**Work required:**
Please pull out every line in the records below that contains the word "nosotros".

#### Provided information ####

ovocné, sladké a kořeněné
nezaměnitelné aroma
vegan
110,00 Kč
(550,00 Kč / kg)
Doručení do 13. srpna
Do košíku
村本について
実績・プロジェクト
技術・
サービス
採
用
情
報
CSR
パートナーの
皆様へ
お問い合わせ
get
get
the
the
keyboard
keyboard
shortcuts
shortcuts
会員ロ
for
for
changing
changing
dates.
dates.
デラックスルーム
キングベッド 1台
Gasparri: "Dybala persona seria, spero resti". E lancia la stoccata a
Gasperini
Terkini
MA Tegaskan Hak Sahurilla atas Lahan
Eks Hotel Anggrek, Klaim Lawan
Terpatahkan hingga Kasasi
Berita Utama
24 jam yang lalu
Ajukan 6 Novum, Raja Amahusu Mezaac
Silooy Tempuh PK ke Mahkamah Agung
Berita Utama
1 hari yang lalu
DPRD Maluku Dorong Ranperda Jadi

####
#### Provided information ####

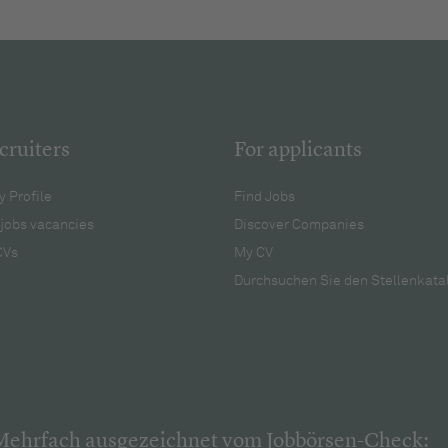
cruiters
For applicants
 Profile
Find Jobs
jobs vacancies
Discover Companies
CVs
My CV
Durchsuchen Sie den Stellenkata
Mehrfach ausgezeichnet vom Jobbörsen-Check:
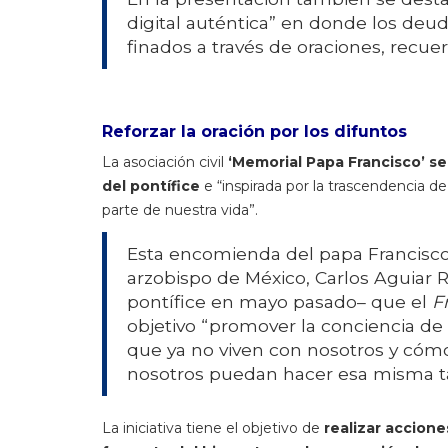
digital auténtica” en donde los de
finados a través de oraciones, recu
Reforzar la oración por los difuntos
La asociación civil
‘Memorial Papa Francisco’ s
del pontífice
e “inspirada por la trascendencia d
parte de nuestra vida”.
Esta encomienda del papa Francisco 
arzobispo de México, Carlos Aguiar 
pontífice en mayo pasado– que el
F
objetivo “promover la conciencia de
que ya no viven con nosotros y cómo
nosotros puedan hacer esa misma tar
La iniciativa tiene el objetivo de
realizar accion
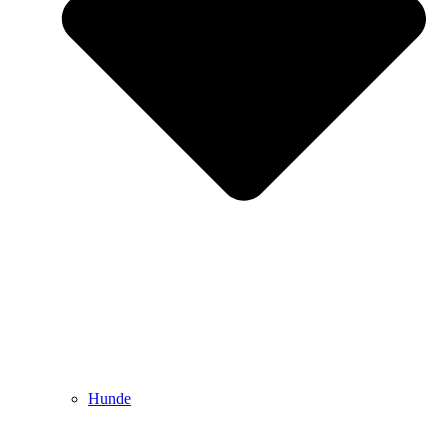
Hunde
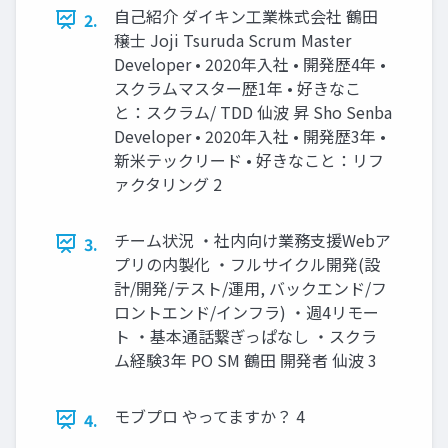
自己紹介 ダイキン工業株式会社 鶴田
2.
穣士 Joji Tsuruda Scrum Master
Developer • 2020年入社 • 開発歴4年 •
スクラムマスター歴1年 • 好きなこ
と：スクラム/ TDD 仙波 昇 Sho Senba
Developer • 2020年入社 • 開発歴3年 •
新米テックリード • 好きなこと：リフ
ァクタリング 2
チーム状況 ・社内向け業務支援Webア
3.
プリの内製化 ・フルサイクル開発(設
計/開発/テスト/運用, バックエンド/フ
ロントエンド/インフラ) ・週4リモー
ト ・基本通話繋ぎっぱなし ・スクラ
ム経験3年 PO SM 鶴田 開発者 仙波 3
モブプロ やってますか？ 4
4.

####

**Result for this exercise:**
que ya no viven con nosotros y cómo
nosotros puedan hacer esa misma tar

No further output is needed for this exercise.